Task instructions: Look over the entries that follow and work out how many lines contain "default". State the number only.

(Version comparison data)
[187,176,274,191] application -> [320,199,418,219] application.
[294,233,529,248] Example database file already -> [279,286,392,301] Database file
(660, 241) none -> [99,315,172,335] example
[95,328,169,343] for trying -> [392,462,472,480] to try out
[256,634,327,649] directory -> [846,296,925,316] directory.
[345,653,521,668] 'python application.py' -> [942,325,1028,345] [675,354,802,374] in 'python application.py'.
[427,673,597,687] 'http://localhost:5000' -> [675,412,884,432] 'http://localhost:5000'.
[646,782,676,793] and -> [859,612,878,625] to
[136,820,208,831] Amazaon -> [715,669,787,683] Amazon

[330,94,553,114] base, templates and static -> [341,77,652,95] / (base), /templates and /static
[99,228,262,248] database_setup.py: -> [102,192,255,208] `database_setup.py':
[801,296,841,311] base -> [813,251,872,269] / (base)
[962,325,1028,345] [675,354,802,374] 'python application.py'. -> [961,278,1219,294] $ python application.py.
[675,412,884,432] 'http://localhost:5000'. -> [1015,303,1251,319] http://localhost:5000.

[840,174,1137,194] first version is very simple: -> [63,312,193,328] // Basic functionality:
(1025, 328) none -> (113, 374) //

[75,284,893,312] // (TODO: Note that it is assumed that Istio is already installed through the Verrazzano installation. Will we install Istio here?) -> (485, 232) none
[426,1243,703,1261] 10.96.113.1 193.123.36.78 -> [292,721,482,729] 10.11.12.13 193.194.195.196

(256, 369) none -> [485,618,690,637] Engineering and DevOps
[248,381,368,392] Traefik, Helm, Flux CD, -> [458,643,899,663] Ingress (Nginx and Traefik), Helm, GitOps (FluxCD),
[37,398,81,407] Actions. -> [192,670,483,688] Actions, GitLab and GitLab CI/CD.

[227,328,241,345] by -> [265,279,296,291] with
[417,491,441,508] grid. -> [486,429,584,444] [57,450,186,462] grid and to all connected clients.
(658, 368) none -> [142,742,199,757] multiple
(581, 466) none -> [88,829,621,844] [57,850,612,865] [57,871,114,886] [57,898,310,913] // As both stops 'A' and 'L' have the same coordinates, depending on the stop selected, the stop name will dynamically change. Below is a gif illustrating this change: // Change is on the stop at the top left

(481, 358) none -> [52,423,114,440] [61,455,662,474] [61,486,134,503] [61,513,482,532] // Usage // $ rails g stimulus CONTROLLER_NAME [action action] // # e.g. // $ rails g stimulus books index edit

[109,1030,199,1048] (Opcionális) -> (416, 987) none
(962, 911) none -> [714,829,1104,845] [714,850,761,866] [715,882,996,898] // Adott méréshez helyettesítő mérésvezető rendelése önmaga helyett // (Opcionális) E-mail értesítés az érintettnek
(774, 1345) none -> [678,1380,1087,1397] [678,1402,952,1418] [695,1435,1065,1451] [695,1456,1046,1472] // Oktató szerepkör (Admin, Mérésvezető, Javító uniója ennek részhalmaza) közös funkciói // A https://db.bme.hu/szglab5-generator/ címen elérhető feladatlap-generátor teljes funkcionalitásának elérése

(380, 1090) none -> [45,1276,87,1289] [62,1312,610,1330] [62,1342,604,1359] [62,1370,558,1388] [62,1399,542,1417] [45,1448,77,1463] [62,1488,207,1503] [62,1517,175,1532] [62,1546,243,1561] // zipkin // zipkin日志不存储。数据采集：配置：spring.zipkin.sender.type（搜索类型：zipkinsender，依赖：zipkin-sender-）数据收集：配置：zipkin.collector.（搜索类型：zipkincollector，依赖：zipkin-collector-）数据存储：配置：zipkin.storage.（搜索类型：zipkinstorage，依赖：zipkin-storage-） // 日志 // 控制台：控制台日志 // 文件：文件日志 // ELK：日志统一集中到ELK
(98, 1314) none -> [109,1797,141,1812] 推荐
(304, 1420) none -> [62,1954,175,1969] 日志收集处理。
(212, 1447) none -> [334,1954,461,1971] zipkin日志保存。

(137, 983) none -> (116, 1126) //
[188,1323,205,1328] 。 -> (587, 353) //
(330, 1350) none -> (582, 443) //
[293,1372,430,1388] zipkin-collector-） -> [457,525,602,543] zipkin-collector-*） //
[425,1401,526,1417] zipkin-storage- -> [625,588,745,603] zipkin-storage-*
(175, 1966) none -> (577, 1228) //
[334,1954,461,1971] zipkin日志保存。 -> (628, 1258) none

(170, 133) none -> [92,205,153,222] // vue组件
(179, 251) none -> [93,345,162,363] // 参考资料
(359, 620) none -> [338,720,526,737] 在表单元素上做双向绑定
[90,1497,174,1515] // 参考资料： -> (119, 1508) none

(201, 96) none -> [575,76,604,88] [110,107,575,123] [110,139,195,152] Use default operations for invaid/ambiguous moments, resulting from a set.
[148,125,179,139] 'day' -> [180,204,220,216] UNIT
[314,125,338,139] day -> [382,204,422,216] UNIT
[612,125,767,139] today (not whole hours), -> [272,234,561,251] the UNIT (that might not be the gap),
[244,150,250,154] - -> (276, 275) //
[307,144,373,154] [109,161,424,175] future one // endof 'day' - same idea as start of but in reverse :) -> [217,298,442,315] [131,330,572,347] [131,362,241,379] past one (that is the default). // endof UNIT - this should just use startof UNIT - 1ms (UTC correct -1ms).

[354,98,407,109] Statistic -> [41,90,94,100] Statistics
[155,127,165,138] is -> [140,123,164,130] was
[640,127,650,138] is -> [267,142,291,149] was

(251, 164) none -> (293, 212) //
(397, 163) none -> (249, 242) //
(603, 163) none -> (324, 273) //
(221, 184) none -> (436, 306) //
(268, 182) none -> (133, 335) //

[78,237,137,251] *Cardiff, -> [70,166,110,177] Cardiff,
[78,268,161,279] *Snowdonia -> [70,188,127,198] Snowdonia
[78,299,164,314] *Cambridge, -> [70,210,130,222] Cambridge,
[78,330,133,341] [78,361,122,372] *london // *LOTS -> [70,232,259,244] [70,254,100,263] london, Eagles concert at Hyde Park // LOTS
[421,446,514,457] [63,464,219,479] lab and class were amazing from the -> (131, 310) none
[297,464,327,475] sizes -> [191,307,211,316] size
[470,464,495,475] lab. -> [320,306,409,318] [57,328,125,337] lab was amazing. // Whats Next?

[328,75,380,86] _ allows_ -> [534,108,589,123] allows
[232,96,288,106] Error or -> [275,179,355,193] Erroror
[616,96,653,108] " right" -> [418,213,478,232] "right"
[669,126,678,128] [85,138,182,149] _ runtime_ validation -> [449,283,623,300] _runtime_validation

Reply to the exercise: 2